PG96 QUERY PLAN, TABLE T10
-------------------------------------------------------------------------------------------
Unique (cost=1119650.30..1257425.30 rows=501000 width=73) (actual time=14257.801..20024.271 rows=50601 loops=1)
-> Sort (cost=1119650.30..1132175.30 rows=5010000 width=73) (actual time=14257.800..19118.145 rows=5010000 loops=1)
Sort Key: c1, c2, c3, c4, c5, c6, c7, c8, c9, c10
Sort Method: external merge Disk: 421232kB
-> Seq Scan on t10 (cost=0.00..116900.00 rows=5010000 width=73) (actual time=0.073..419.701 rows=5010000 loops=1)
Planning time: 0.352 ms
Execution time: 20025.956 ms
PG15 QUERY PLAN, TABLE T10
------------------------------------------------------------------------------------------- HashAggregate (cost=699692.77..730144.18 rows=501000 width=73) (actual time=1212.779..1232.667 rows=50601 loops=1)

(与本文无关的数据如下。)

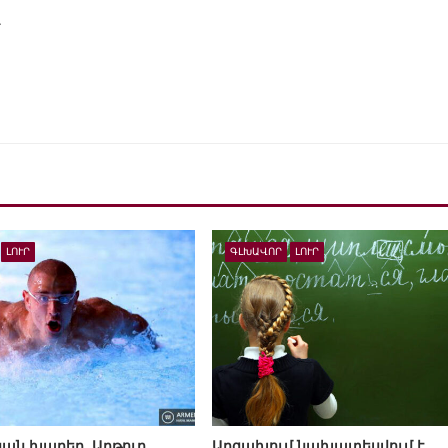
մ
ԼՈՒՐ
ԳԼԽԱՎՈՐ
ԼՈՒՐ
ան խաղեր. Արթուր
Արցախում նախատեսվում է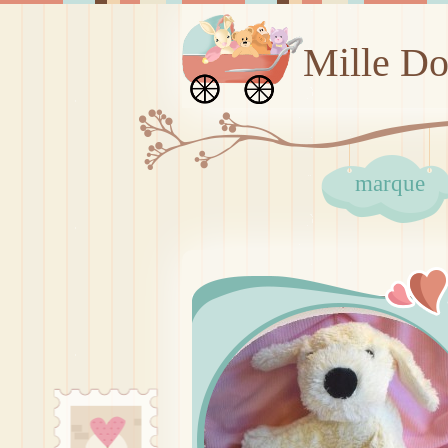
Mille D
marque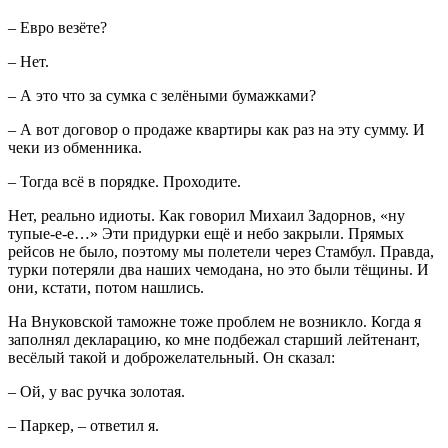
– Евро везёте?
– Нет.
– А это что за сумка с зелёными бумажками?
– А вот договор о продаже квартиры как раз на эту сумму. И
чеки из обменника.
– Тогда всё в порядке. Проходите.
Нет, реально идиоты. Как говорил Михаил Задорнов, «ну
тупые-е-е…» Эти придурки ещё и небо закрыли. Прямых
рейсов не было, поэтому мы полетели через Стамбул. Правда,
турки потеряли два наших чемодана, но это были тёщины. И
они, кстати, потом нашлись.
На Внуковской таможне тоже проблем не возникло. Когда я
заполнял декларацию, ко мне подбежал старший лейтенант,
весёлый такой и доброжелательный. Он сказал:
– Ой, у вас ручка золотая.
– Паркер, – ответил я.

Group Key: c1, c2, c3, c4, c5, c6, c7, c8, c9, c10
Planned Partitions: 16 Batches: 17 Memory Usage: 8373kB Disk Usage: 2976kB
-> Gather (cost=394624.22..552837.15 rows=1002000 width=73) (actual time=1071.280..1141.814 rows=151803 loops=1)
Workers Planned: 2
Workers Launched: 2
-> HashAggregate (cost=393624.22..451637.15 rows=501000 width=73) (actual time=1064.261..1122.628 rows=50601 loops=3)
Group Key: c1, c2, c3, c4, c5, c6, c7, c8, c9, c10
Planned Partitions: 16 Batches: 17 Memory Usage: 8373kB Disk Usage: 15176kB
Worker 0: Batches: 17 Memory Usage: 8373kB Disk Usage: 18464kB
Worker 1: Batches: 17 Memory Usage: 8373kB Disk Usage: 19464kB
-> Parallel Seq Scan on t10 (cost=0.00..87675.00 rows=2087500 width=73) (actual time=0.072..159.083 rows=1670000 loops=3)
Planning Time: 0.286 ms
JIT:
Functions: 31
Options: Inlining true, Optimization true, Expressions true, Deforming true
Timing: Generation 3.510 ms, Inlining 123.698 ms, Optimization 200.805 ms, Emission 149.608 ms, Total 477.621 ms
Execution Time: 1244.556 ms
提高性能:
postgres运行时参数max_parallel_workers_per_gather来提高性能。新初始化的集群中的默认值为2。
如下表所示,由于测试硬件本身的能力有限,它很快成为收益递减的原因。
在postgresql 15中:
关于索引:如本查询计划中所示,应用索引时未实现性能改进。
PG15,表T10,max_parallel_workers_per_gather=4:
QUERY PLAN
-----------------------------------------------------------------------------------
Unique (cost=0.43..251344.40 rows=501000 width=73) (actual time=0.060..1240.729 rows=50601 loops=1)
-> Index Only Scan using t10_c1_c2_c3_c4_c5_c6_c7_c8_c9_c10_idx on t10 (cost=0.43..126094.40 rows=5010000 width=73) (actual time=0.058..710.780 rows=5010000 loops=1)
Heap Fetches: 582675
Planning Time: 0.596 ms
JIT:
Functions: 1
Options: Inlining false, Optimization false, Expressions true, Deforming true
Timing: Generation 0.262 ms, Inlining 0.000 ms, Optimization 0.122 ms, Emission 2.295 ms, Total 2.679 ms
Execution Time: <strong>1249.391 ms</strong>
跨多个CPU运行DISTINCT是性能能力的一大进步。
但是请记住,当增加max_parallel_workers_per_gather的数量并接近硬件的限制时,性能下降的风险。
在正常情况下,查询计划器可能会决定使用索引而不是运行并行工作程序。
解决此问题的一种方法是考虑禁用运行时参数,例如enable_indexonlyscan和enable_indexscan。
最后,不要忘记运行EXPLAIN ANALYZE以了解发生了什么。